HOW TO COMPLETE THIS TASK ▸ For the copy, please give all of the data again exactly and leave the pictures out.

Records excerpted from a collection
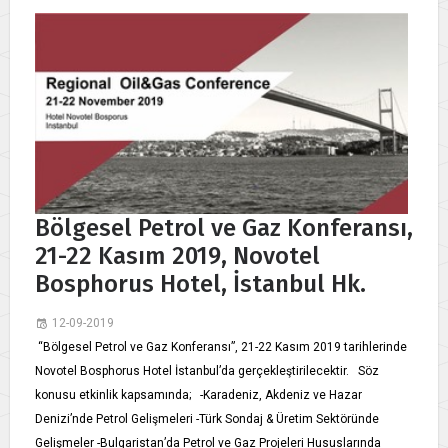
Bölgesel Petrol ve Gaz Konferansı,
21-22 Kasım 2019, Novotel
Bosphorus Hotel, İstanbul Hk.
12-09-2019
“Bölgesel Petrol ve Gaz Konferansı”, 21-22 Kasım 2019 tarihlerinde
Novotel Bosphorus Hotel İstanbul’da gerçekleştirilecektir. Söz
konusu etkinlik kapsamında; -Karadeniz, Akdeniz ve Hazar
Denizi’nde Petrol Gelişmeleri -Türk Sondaj & Üretim Sektöründe
Gelişmeler -Bulgaristan’da Petrol ve Gaz Projeleri Hususlarında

RESULT ▸
Bölgesel Petrol ve Gaz Konferansı,
21-22 Kasım 2019, Novotel
Bosphorus Hotel, İstanbul Hk.
12-09-2019
“Bölgesel Petrol ve Gaz Konferansı”, 21-22 Kasım 2019 tarihlerinde
Novotel Bosphorus Hotel İstanbul’da gerçekleştirilecektir. Söz
konusu etkinlik kapsamında; -Karadeniz, Akdeniz ve Hazar
Denizi’nde Petrol Gelişmeleri -Türk Sondaj & Üretim Sektöründe
Gelişmeler -Bulgaristan’da Petrol ve Gaz Projeleri Hususlarında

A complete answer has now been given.